The CEFR is an international standard used to describe language ability. Here are specific details of the CEFR for this topic.

General Explanation:
Can understand and use familiar everyday expressions and very basic phrases aimed at the satisfaction of needs of a concrete type. Can introduce him/herself and others and can ask and answer questions about personal details such as where he/she lives, people he/she knows and things he/she has. Can interact in a simple way provided the other person talks slowly and clearly and is prepared to help.

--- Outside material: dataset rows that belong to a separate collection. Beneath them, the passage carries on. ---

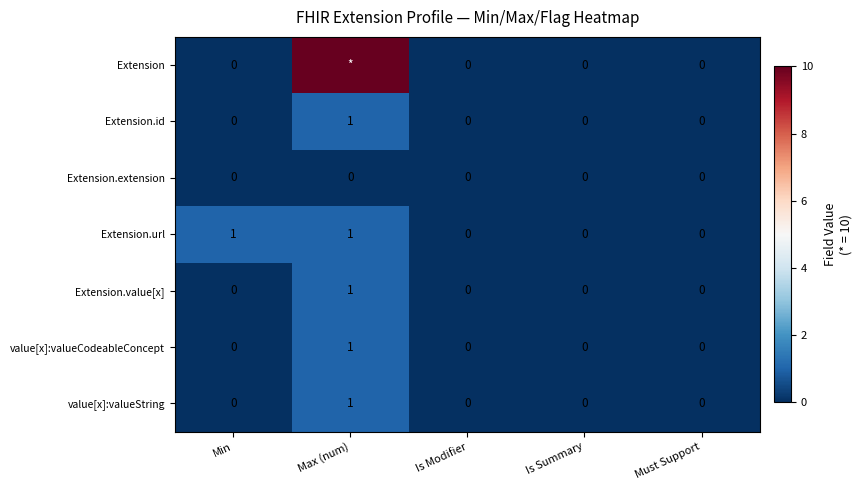

Count the Extension.id values in the range 0 to 1.

5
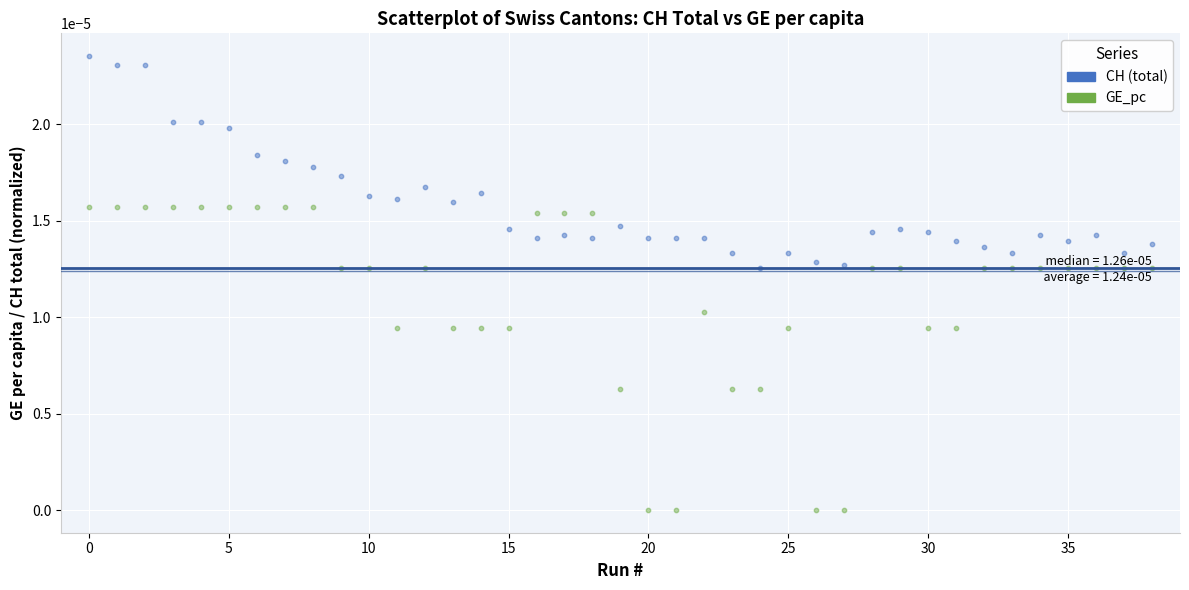

Which series reaches the minimum Y coordinate?

GE_pc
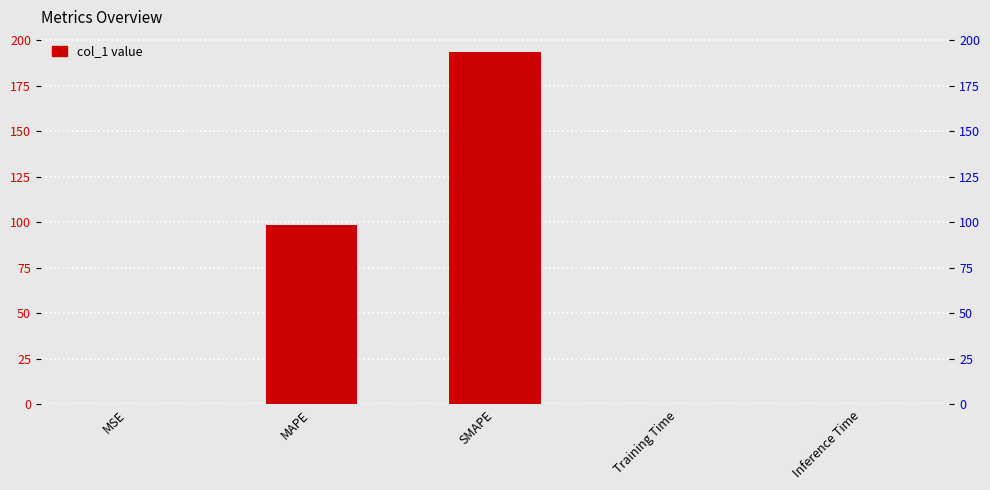

Rank the categories by value from lowest to highest.

MSE, Training Time, Inference Time, MAPE, SMAPE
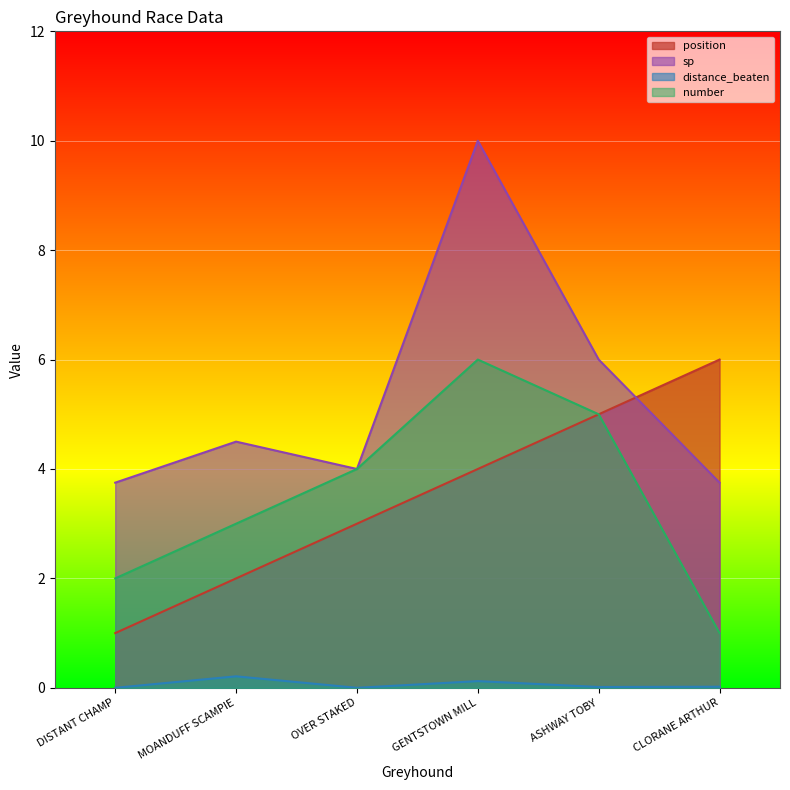

What is the label of the 6th point from the left?

CLORANE ARTHUR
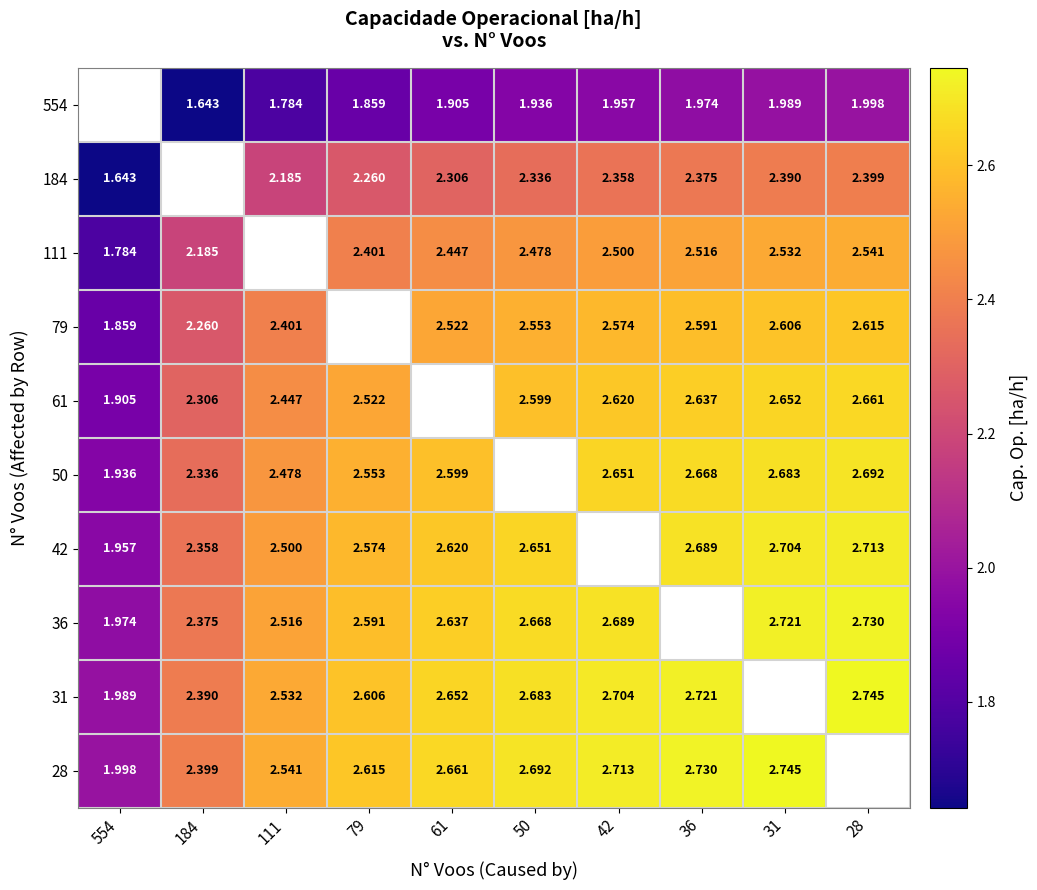

How many series are shown in this chart?

10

Specific Capabilities at this Level
Writing:
I can write a short, simple postcard, for example sending holiday greetings. I can fill in forms with personal details, for example entering my name, nationality and address on a hotel registration form.
Spoken Production:
I can use simple phrases and sentences to describe where I live and people I know.
Spoken Interaction:
I can interact in a simple way provided the other person is prepared to repeat or rephrase things at a slower rate of speech and help me formulate what I’m trying to say. I can ask and answer simple questions in areas of immediate need or on very familiar topics.
Reading:
I can understand familiar names, words and very simple sentences, for example on notices and posters or in catalogues.
Listening:
I can recognize familiar words and very basic phrases concerning myself, my family and immediate concrete surroundings when people speak slowly and clearly.